CREATING FLOW

Today I’m focusing on creating flow, making good use of my time and not getting bogged down with negative feelings. There’s so much to feel bad about the world but feeling sad and helpless is not going to make it better. On the flip side there’s still alot of good in this world of ours. My energy is better served by thinking about how I can make it better. What can I do? How can I contribute? I’m not a big person. I don’t do big but I can still do something, even if it is small. Sometimes my small is someone else’s big. We don’t all see the same. We don’t all measure by the same yardstick.

I thought I knew that before but I didn’t. I had thought that everyone see and think like me. The real realization only came the other day. I’m more than halfway through The100DayProject. My project is sewing a logcabin quilt block a day for 100 days. I post each block on Instagram. I enjoyed the whole process – sewing the strips and posting. It is very relaxing and satisfying but I thought that my followers would find my blocks boring. After all, they’re all the same except that the strips are of different fabrics and colours. To my surprise, I’m getting alot of good responses. What surprises me the most is the ones that I don’t really think I’ve done well gets a lot of likes.

Take these 3 blocks for instance. I did not think the colours were put together well for the first block on the left. But I got 247 likes for it. I was totally amazed. The other 2 on the right got 29 and 24 likes respectively. I thought they were more soothing to the eye. Beauty is indeed in the eye of the beholder. But I am straying from my intented post.

I’m feeling a little stuck with this conversation at the moment but my day has flowed somewhat. Success is a little easier than intention and planning. I haven’t quite got my quilt block sewn yet. I’m almost there though. I got my daily walk in the park behind the library and by the Wildwood Golf Course. It was lovely, a little country amid the city. I’ll let the photos tell the story.

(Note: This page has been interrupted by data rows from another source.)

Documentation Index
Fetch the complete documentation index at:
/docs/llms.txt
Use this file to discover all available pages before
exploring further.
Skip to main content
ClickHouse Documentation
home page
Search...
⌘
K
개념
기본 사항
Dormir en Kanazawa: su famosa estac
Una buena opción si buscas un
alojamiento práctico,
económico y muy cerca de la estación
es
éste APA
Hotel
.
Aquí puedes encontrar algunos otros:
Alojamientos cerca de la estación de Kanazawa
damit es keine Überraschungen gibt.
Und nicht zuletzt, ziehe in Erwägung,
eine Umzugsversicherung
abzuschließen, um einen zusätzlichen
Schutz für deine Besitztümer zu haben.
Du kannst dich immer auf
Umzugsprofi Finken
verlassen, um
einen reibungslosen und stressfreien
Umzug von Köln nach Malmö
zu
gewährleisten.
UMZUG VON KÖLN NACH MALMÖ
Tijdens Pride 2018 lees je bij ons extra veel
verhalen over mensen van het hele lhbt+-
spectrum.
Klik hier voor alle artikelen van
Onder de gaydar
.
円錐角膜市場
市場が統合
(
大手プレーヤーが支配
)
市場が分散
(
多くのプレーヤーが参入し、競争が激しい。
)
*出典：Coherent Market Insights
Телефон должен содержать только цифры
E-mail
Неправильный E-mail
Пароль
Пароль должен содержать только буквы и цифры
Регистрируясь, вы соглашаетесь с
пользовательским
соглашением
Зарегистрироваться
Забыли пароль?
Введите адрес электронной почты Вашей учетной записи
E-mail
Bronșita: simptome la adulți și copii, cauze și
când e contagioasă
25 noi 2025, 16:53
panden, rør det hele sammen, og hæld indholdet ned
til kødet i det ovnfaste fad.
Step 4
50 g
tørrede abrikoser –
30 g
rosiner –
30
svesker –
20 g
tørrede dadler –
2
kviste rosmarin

It’s good to shake up the day with different activities. It gets my brain out of that sad/mad groove. Being outdoors in nature and with the animals that we share this planet with is much healthier than shopping or stewing about things we can’t change. It soothes my soul and creates flow.

DAY 26 UBC – A WALK IN THE PARK

A Walk in the Park

They say a change is as good as a rest. I believe it is true. Nothing is more tiring than the drone of the same day in and day out. There is security but no rest in monotony. Though I hate the thought of venturing out of my cocoon, I do. It’s good to change my posture and get some fresh air.

Since I’ve had Sheba, I’ve been walking daily, and twice daily when I was single with her. I haven’t missed more than a handful of days in 14 years. I thought that I would/could keep up my daily walks even without her. But I haven’t. Now it is 5 1/2 months that she’s gone. In the warmth of summer I had my bike rides to the community garden. It’s been a month or more since I’ve started going back to the gym. It’s still not enough. I miss my walks.

The thought of solo walks was not inviting but I bit the bullet. I started yesterday when the weather was not so nice. Once out, there’s nothing else to do. You walk, taking one step after another until you are home again. It’s that simple. Today was much nicer. 2 degrees Celsius and the sun was bright and shining. It made for lighter steps. I had a moment or two of sadness, missing Sheba. Where there used to be 2 shadows, there’s now one. I walked through our neighbourhood park. Kids on the tire swings, squealing with delight and two little dogs running like mad, chasing each other.

It’s wonderful to be out in nature even though it’s just a city park. There’s the sky, sun and the trees. Not exactly a forest but it will do. And if I close my eyes, I’m out there amid the trees and grass with Sheba.